▸ **Kaynak Metin**
======

Ne denirse densin mafyanın etkisi, eskisine oranla kırılmış; Başkan
Putin'in bu konuda çok hassasiyet gösterdiği söyleniyor. Gene de bazı zenginlerin
'korumalarına' ve
'kiralık katilleri'ne görev düşmüyor değilmiş...
GLOBALİZMİ KİM İSTİYOR
Tabii
Rusya, Moskova demek değil. 140 milyon nüfusa düşen yıllık milli gelir 2 bin dolar seviyesinde hálá. Ülke nüfusunun üçte biri asgari geçinme sınırı olan 50 doların altında ücret alıyor.
Rekabetin olduğu bir pazar ekonomisinin sonuçları özellikle yaşlı
Rusları geçmiş dönemi arar hale getirmiş... Bu nedenle
Rusya'yı, görünen ihtişamlı
Kremlin Sarayı'na göre yargılamamak; politik, ruhsal ve kültürel etkenlerle birlikte üç unsuru da düşünmek gerekiyor:
(1) 13 ve 19 yüzyıl arasında
Avrupa tarihi ile koşut çarlık dönemi; (2) 1900'lerin başından 1990'lara kadar yaşanan sosyalizm ve (3) komünizmin çöküşünden sonraki
McDonald's'lı,
Coca Cola'lı,
Levis'lı; yani markalı yaşam...
Gençlerin çoğu işsiz olsalar da sonuncusunu istiyor gözüküyor.
BEN, LENİN'İ ARIYORUM
Türkçe rehberimiz Tatar uyruklu
İldar adlı genç, bu
'renkli' yaşamı sevmiyor bir
'Leninci' olarak. Hálá bir cep telefonu bile yok. Söylemedi ama belki 350-400 dolar aylık kazancı olabilir; ancak yaşamının mütevazı olduğu anlaşılıyor. Bizden
Hürriyet ve
Cumhuriyet gazetelerini istedi. Stalin döneminde yapılan görkemli binaları, meydanlardaki heykelleri;
Mayakovski'yi,
Puşkin'i,
Marx'ı ve uzaya ilk giden
Gagarin'i överek anlatıyor; şimdiki rejime de göndermeler yapıyor.

======

▸ **Verilen Bilgiler**
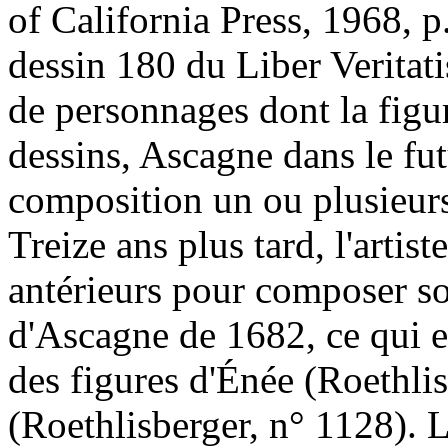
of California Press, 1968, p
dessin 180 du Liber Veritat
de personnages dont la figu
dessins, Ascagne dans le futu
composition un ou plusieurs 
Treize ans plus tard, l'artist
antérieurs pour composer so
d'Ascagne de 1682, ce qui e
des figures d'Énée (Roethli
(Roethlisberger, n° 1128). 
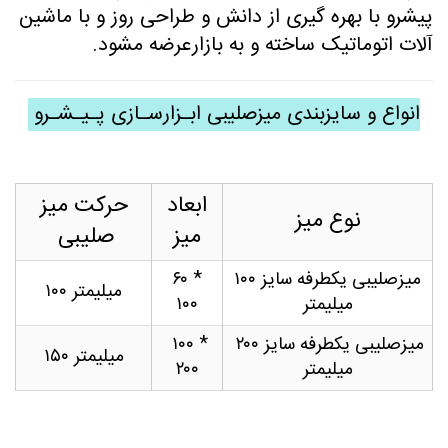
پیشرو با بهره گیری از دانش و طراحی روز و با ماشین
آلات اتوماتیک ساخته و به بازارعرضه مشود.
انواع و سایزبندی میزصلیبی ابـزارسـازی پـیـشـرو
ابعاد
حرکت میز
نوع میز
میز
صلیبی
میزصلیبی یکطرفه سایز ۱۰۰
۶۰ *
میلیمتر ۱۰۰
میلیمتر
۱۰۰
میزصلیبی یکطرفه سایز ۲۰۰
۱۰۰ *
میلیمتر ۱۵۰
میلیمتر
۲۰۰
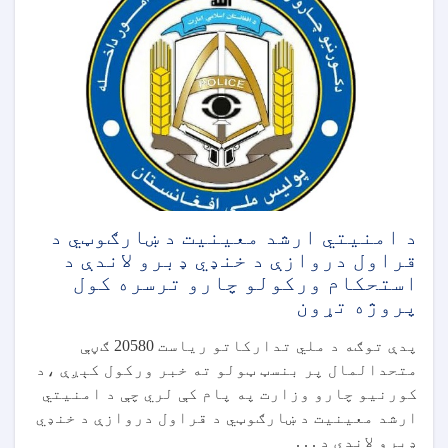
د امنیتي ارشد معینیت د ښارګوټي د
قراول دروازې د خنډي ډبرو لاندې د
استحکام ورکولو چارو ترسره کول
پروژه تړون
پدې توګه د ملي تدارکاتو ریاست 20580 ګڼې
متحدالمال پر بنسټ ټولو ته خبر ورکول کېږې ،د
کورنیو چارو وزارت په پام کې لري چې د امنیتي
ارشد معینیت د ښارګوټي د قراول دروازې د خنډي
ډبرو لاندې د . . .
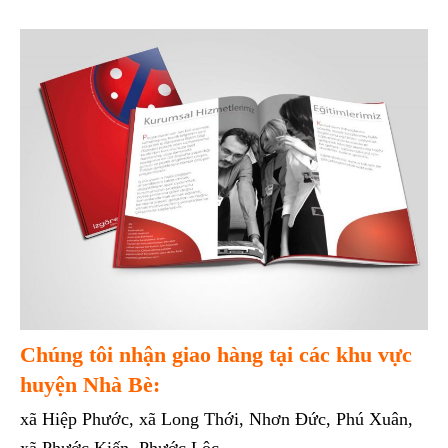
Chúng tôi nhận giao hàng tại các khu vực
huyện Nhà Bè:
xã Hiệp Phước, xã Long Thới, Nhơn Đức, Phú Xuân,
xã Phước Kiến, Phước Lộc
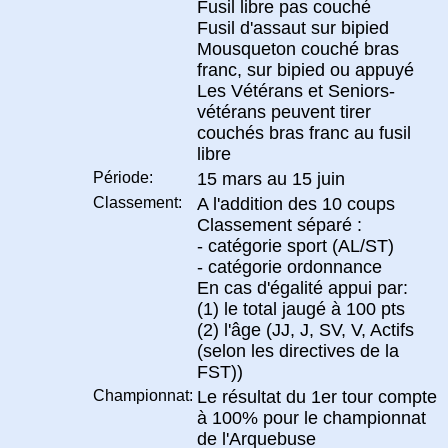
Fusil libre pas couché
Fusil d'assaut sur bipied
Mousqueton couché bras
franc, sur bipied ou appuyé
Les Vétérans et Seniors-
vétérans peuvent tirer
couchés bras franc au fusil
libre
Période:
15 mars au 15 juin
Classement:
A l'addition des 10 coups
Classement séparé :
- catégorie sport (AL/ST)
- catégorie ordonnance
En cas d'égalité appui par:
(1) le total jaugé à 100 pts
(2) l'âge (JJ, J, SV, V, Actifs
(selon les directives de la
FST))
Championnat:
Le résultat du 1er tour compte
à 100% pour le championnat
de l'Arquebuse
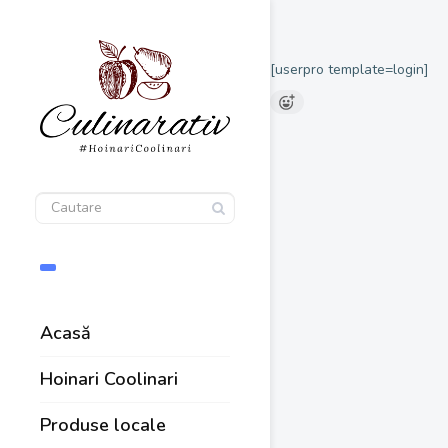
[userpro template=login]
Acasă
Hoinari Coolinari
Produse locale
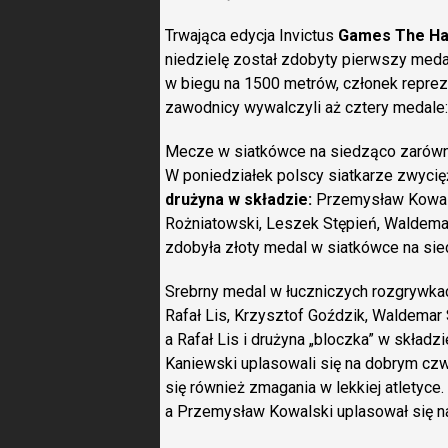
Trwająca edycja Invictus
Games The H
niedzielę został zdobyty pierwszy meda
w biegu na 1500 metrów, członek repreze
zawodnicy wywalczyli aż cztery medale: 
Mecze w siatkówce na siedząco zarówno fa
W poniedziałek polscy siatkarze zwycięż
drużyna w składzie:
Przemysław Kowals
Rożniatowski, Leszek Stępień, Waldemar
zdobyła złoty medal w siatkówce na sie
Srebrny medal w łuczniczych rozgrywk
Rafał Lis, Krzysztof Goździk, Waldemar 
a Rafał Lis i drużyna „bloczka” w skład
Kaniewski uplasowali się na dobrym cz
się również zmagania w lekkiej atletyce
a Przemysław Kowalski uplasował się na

======

▸ **Görev**
Rusya'yı anlatan yazıda "GLOBALİZMİ KİM İSTİYOR" sözleriyle başlayıp "sonuncusunu istiyor gözüküyor." sözleriyle biten bölümü kelimesi kelimesine aktarır mısın?

▸ **Çözüm**
GLOBALİZMİ KİM İSTİYOR
Tabii
Rusya, Moskova demek değil. 140 milyon nüfusa düşen yıllık milli gelir 2 bin dolar seviyesinde hálá. Ülke nüfusunun üçte biri asgari geçinme sınırı olan 50 doların altında ücret alıyor.
Rekabetin olduğu bir pazar ekonomisinin sonuçları özellikle yaşlı
Rusları geçmiş dönemi arar hale getirmiş... Bu nedenle
Rusya'yı, görünen ihtişamlı
Kremlin Sarayı'na göre yargılamamak; politik, ruhsal ve kültürel etkenlerle birlikte üç unsuru da düşünmek gerekiyor:
(1) 13 ve 19 yüzyıl arasında
Avrupa tarihi ile koşut çarlık dönemi; (2) 1900'lerin başından 1990'lara kadar yaşanan sosyalizm ve (3) komünizmin çöküşünden sonraki
McDonald's'lı,
Coca Cola'lı,
Levis'lı; yani markalı yaşam...
Gençlerin çoğu işsiz olsalar da sonuncusunu istiyor gözüküyor.